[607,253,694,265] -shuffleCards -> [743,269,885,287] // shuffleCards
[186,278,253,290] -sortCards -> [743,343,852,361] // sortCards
****************************************
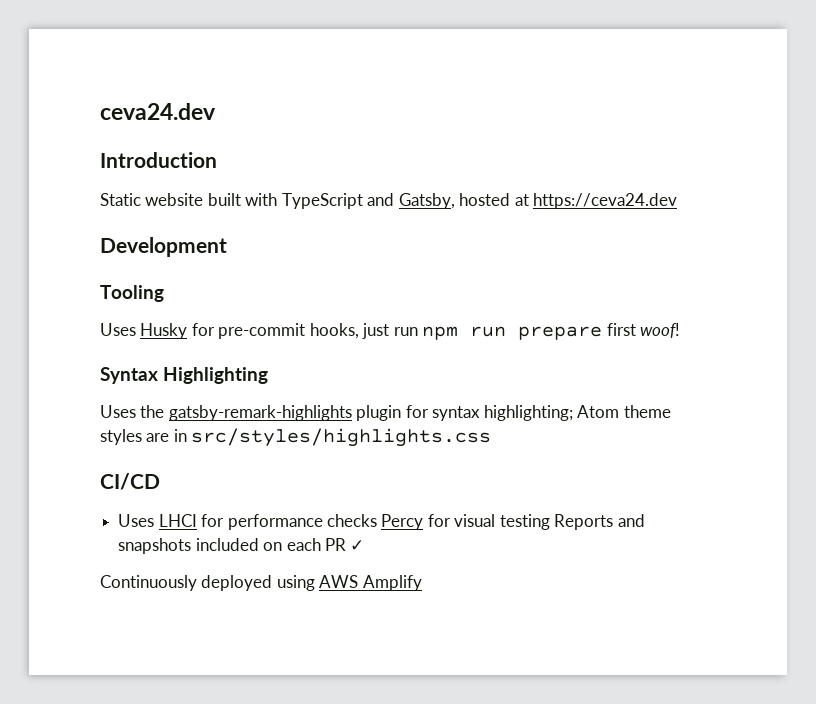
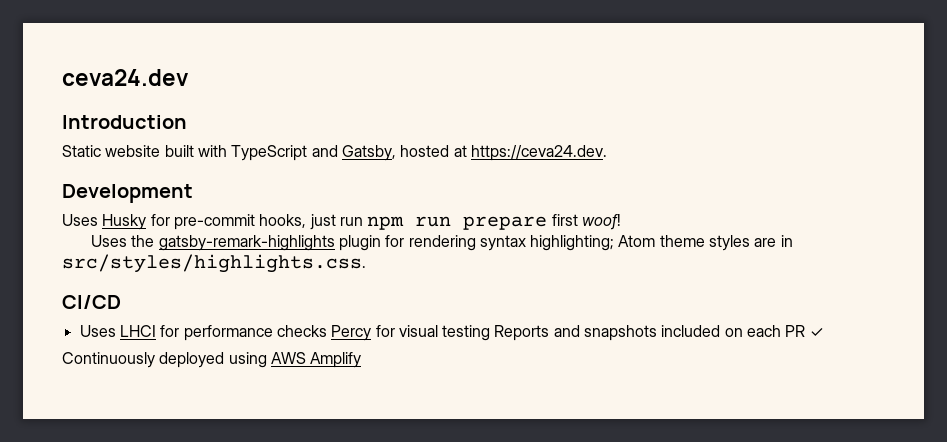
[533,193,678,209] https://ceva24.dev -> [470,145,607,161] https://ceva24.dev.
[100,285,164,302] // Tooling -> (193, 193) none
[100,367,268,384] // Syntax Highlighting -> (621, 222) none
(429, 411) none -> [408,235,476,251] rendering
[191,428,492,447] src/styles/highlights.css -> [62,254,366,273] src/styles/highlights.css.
****************************************
Please write out, exactly as they appear above, only the lines in the stretch from the line with "[533,193,678,209] https://ceva24.dev ->" through the line with "(429, 411) none".

[533,193,678,209] https://ceva24.dev -> [470,145,607,161] https://ceva24.dev.
[100,285,164,302] // Tooling -> (193, 193) none
[100,367,268,384] // Syntax Highlighting -> (621, 222) none
(429, 411) none -> [408,235,476,251] rendering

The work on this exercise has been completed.